O ex-senador Mário Couto (DC) figura com 11%, enquanto Cleber Rabelo (PSTU) e Araceli Lemos (PSOL) registram 3% e 2%, respectivamente. Votos em branco ou nulo somam 13% e os indecisos chegam a 30% — índice que expõe alta volatilidade do eleitorado e amplia a incerteza sobre o cenário final. Esses números mantêm a disputa aberta e sugerem que as estratégias de campanha terão papel decisivo nas próximas semanas.
Em um cenário sem o nome de Mário Couto, o empate técnico persiste: Hana vai a 22% e dr. Daniel a 24%. No confronto de segundo turno entre os dois, o ex-prefeito aparece à frente, com 35% contra 29% da governadora. Para a gestão estadual, a pesquisa acende alerta: a chamada vantagem de incumbência não se consolidou, e a governadora, que assumiu o cargo em abril após a saída de Helder Barbalho para disputar o Senado, enfrenta pressão para converter a exposição do poder em votação efetiva.
O levantamento também realça riscos políticos para ambos os lados.
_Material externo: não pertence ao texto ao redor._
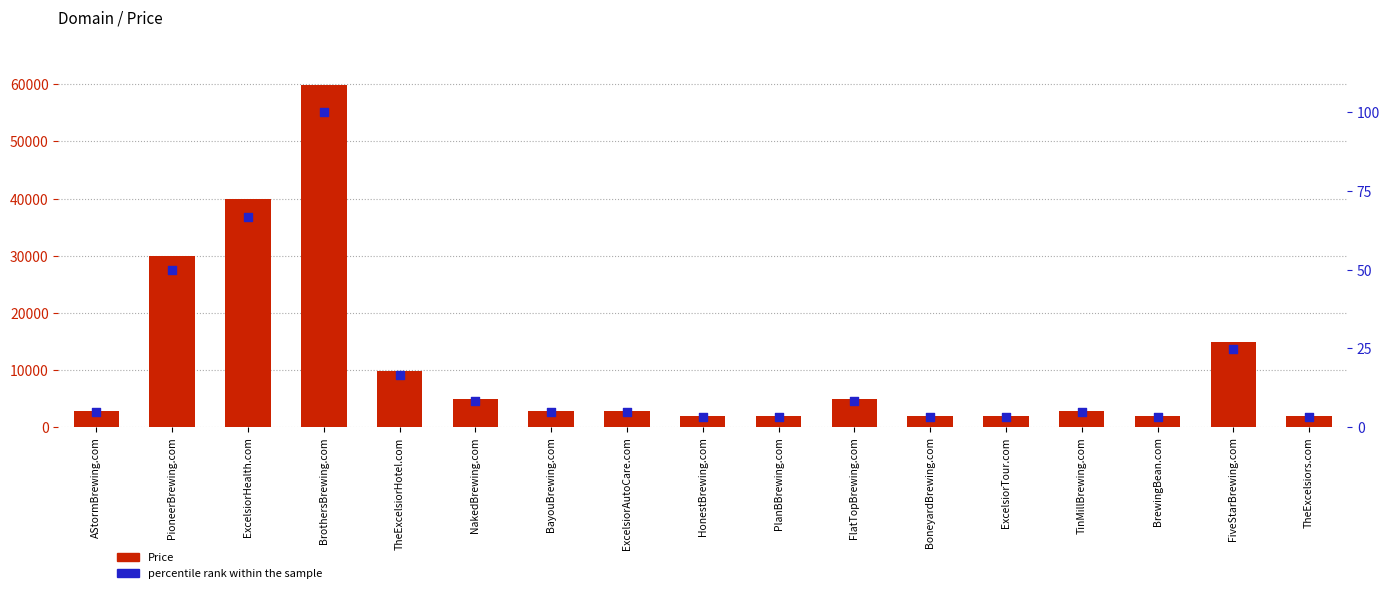

At which category is the sum across all series the highest?

BrothersBrewing.com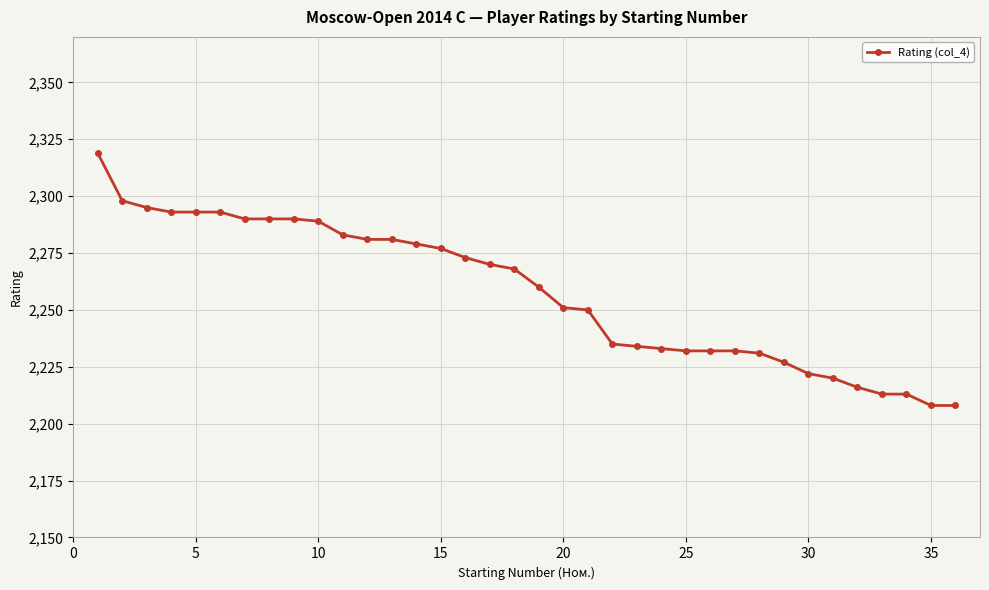

What is the difference between the maximum and second lowest values?

111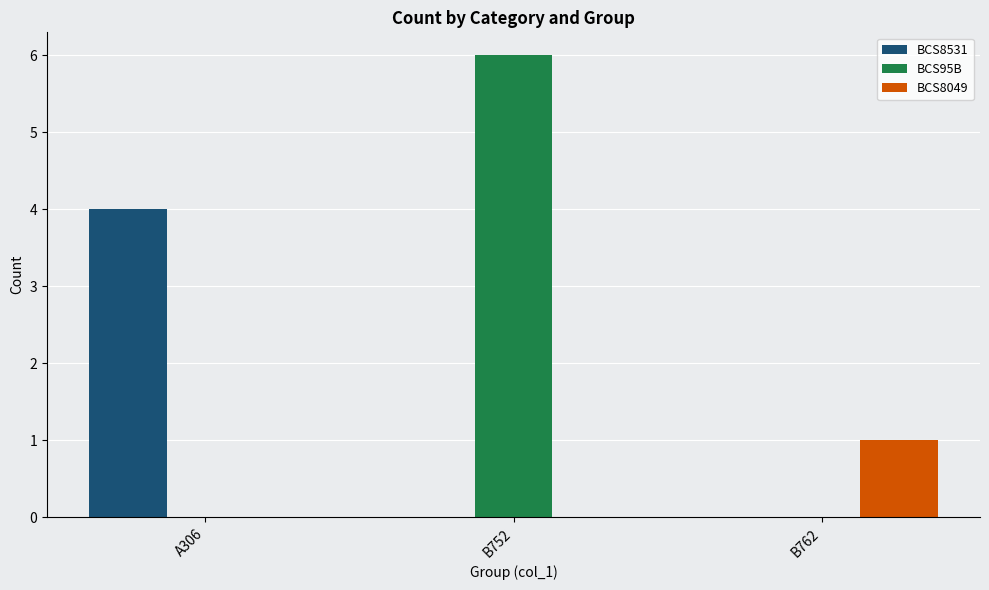

Which series changed the most between B752 and B762?

BCS95B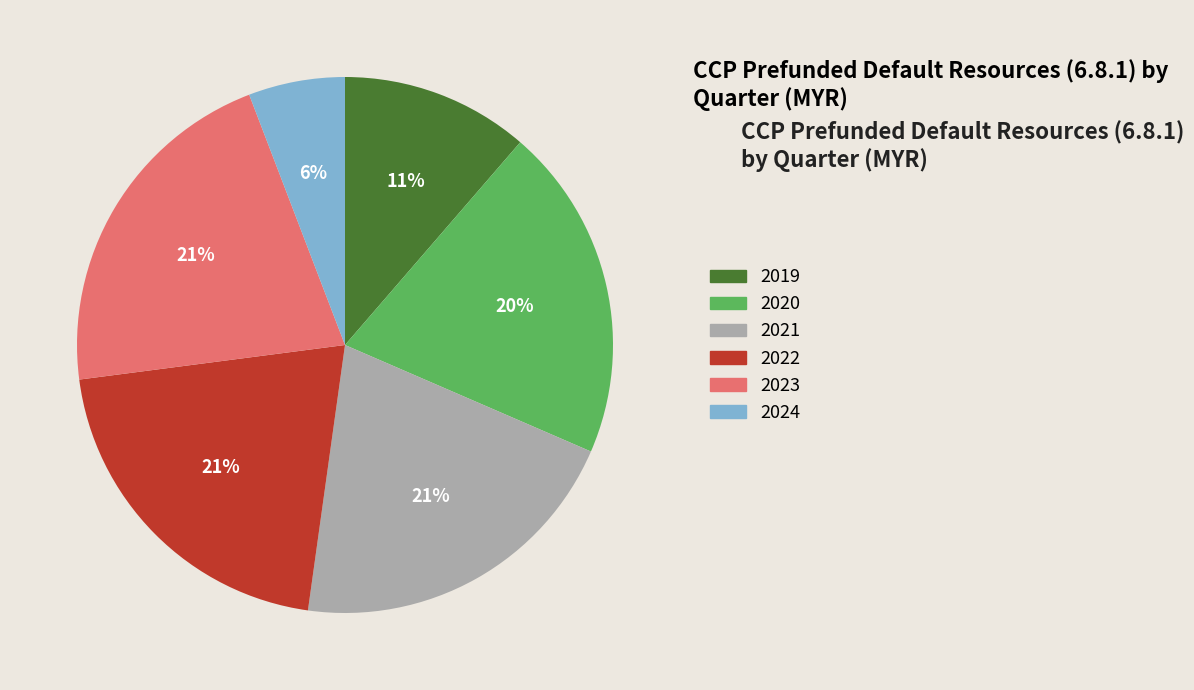

To the nearest percent, what is the difference between the largest and smallest slice percentages?

15%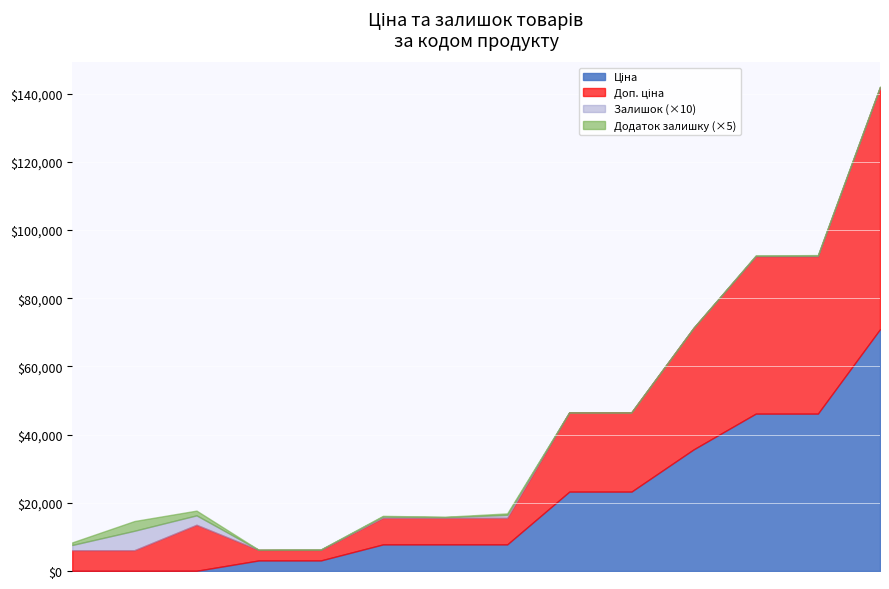

What is the label of the 8th point from the left?

280941856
Dr. Daniel se filiou ao Podemos em março e renunciou ao cargo de prefeito de Ananindeua em abril para disputar o Governo. Em 2025, chegou a ser afastado do cargo por decisão do Tribunal de Justiça do Pará em ação que envolve suspeitas de fraudes em licitações; a suspensão foi revertida no dia seguinte pelo STJ, mas as investigações seguem. O episódio complica a narrativa do candidato, que terá de equilibrar mobilização eleitoral e resposta ao desgaste judicial.
Com 30% de eleitores ainda sem definição e 13% declarando voto branco ou nulo, a disputa no Pará segue em aberto e exige reação das campanhas. Para Hana Ghassan, o desafio é transformar a condição de governante em base de apoio consolidado; para dr. Daniel, é ampliar o eleitorado sem que as denúncias em curso reduzam seu teto eleitoral. Em termos práticos, a pesquisa sinaliza que a corrida estadual pode se definir mais pela capacidade de articulação e pela gestão da narrativa do que por uma vantagem eleitoral pré-existente.